Two-time champion Robertson told BBC Two: “It was really good, especially the first three frames – it was pretty much perfect.

“I did not have many chances in the next two but knocked in an unbelievable red followed by two big breaks. My long game today was really good.

“I forced him into making mistakes. Sometimes you can play Mark Selby with really good safety and not put him into trouble but I felt I played better safety shots and put him under pressure.”

Selby added: “I didn’t really have a chance. The first three games I barely potted a ball and he was fantastic. The sixth frame was a big turning point and if the kiss goes right I would be 3-3.”

Asked whether Robertson could go on to win the title, Selby replied: “Most definitely if he plays like that. At the interval he had 100% pot success, 100% long pot success and 100% safety success and that is impossible to beat. It is unfortunate for me I was on the end of it.”

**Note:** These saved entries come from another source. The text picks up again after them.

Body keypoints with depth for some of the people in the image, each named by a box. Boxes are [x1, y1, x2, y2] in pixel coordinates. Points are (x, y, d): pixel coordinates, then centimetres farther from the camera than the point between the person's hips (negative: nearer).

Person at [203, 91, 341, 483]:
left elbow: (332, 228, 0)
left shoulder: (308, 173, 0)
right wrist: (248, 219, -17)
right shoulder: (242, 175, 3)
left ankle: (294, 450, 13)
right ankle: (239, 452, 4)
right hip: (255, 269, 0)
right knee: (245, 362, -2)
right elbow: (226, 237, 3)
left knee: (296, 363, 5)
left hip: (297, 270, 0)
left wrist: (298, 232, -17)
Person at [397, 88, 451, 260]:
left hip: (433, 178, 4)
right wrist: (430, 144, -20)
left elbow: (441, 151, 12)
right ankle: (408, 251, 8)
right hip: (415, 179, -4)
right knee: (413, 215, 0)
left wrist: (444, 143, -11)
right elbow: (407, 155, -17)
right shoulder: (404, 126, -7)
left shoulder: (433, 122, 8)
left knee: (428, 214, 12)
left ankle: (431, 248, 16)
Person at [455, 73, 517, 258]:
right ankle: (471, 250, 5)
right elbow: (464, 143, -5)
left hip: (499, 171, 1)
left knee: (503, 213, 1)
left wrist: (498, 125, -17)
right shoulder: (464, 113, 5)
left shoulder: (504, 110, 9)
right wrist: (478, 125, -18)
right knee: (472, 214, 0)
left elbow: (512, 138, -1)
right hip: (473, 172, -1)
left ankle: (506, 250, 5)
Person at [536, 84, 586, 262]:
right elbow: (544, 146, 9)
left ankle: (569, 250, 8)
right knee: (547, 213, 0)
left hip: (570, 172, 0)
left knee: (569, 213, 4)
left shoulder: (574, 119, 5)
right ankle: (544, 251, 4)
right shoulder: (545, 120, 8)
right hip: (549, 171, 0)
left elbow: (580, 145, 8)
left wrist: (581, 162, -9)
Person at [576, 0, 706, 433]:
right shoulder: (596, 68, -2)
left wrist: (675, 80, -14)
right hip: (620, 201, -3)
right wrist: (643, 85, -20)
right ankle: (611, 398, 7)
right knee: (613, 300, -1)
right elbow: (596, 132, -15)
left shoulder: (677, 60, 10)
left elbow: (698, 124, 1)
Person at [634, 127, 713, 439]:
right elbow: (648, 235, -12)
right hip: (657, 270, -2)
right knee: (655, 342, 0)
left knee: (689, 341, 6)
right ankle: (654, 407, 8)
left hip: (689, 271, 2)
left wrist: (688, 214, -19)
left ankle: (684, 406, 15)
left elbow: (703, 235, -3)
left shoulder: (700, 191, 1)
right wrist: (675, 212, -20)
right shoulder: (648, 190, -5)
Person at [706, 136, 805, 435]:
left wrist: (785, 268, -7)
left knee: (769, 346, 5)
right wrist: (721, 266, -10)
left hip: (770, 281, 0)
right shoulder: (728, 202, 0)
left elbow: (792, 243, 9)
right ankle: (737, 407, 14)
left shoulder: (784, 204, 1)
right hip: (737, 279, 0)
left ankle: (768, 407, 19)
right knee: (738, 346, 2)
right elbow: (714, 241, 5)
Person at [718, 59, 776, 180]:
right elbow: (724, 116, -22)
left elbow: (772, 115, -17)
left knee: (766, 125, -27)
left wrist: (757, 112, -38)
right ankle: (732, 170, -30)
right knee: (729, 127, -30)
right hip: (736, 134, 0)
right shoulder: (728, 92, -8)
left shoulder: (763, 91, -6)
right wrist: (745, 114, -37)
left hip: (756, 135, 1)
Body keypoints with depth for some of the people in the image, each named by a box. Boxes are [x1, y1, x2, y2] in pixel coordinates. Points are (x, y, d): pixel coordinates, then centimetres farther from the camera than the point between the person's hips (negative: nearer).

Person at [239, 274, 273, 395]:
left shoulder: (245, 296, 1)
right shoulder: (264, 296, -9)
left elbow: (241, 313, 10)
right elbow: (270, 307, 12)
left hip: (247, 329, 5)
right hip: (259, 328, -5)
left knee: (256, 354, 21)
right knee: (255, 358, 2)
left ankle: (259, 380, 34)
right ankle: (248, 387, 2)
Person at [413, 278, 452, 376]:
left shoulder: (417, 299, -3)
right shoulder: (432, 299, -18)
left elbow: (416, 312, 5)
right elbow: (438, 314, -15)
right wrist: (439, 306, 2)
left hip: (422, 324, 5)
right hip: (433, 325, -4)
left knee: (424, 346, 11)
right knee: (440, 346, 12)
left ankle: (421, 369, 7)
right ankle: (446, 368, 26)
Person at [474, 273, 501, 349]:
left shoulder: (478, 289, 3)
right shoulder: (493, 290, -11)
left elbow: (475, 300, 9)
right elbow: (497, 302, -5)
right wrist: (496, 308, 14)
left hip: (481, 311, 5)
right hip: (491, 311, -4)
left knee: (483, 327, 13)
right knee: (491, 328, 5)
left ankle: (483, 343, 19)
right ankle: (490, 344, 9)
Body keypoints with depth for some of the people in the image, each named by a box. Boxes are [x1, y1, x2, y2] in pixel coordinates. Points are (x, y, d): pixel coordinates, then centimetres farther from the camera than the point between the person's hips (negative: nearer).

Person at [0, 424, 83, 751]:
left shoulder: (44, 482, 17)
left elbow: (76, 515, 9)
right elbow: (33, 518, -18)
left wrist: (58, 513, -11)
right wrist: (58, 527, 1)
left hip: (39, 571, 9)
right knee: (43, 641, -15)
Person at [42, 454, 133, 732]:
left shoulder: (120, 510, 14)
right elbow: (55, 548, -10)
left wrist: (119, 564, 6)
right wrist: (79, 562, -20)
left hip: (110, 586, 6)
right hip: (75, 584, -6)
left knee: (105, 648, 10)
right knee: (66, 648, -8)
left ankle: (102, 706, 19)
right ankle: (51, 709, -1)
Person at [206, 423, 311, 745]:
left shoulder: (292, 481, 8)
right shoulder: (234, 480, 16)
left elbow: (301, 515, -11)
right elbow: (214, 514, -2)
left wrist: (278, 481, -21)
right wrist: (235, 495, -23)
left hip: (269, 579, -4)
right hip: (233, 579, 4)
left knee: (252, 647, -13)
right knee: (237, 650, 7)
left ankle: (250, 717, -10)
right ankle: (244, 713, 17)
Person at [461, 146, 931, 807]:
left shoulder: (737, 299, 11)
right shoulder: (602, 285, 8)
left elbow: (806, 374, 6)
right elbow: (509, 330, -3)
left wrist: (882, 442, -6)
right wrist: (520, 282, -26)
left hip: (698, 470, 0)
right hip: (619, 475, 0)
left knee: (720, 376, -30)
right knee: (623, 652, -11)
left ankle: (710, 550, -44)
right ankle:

‘Robertson will take some stopping’ – analysis

Seven-time world champion Stephen Hendry on BBC Two:

“That will give Robertson great satisfaction to finish with a century. He will be very pleased with himself and cannot play better than that. He knows it is not job done as he still has two matches to go and he is all about titles.

“It shows you the fine line between stellar players, Selby could have gone 3-3 but sat in his chair after that mistake.

“Judd Trump seems to have the answer against anyone these days – whatever they throw at him he can raise it more. Robertson played perfect snooker though and that is hard to beat.”

1991 world champion John Parrott:

“Robertson will take some stopping on that performance. That is one of the best exhibitions in long potting I have seen. It was phenomenal. He scored brilliantly and you cannot play better than that.”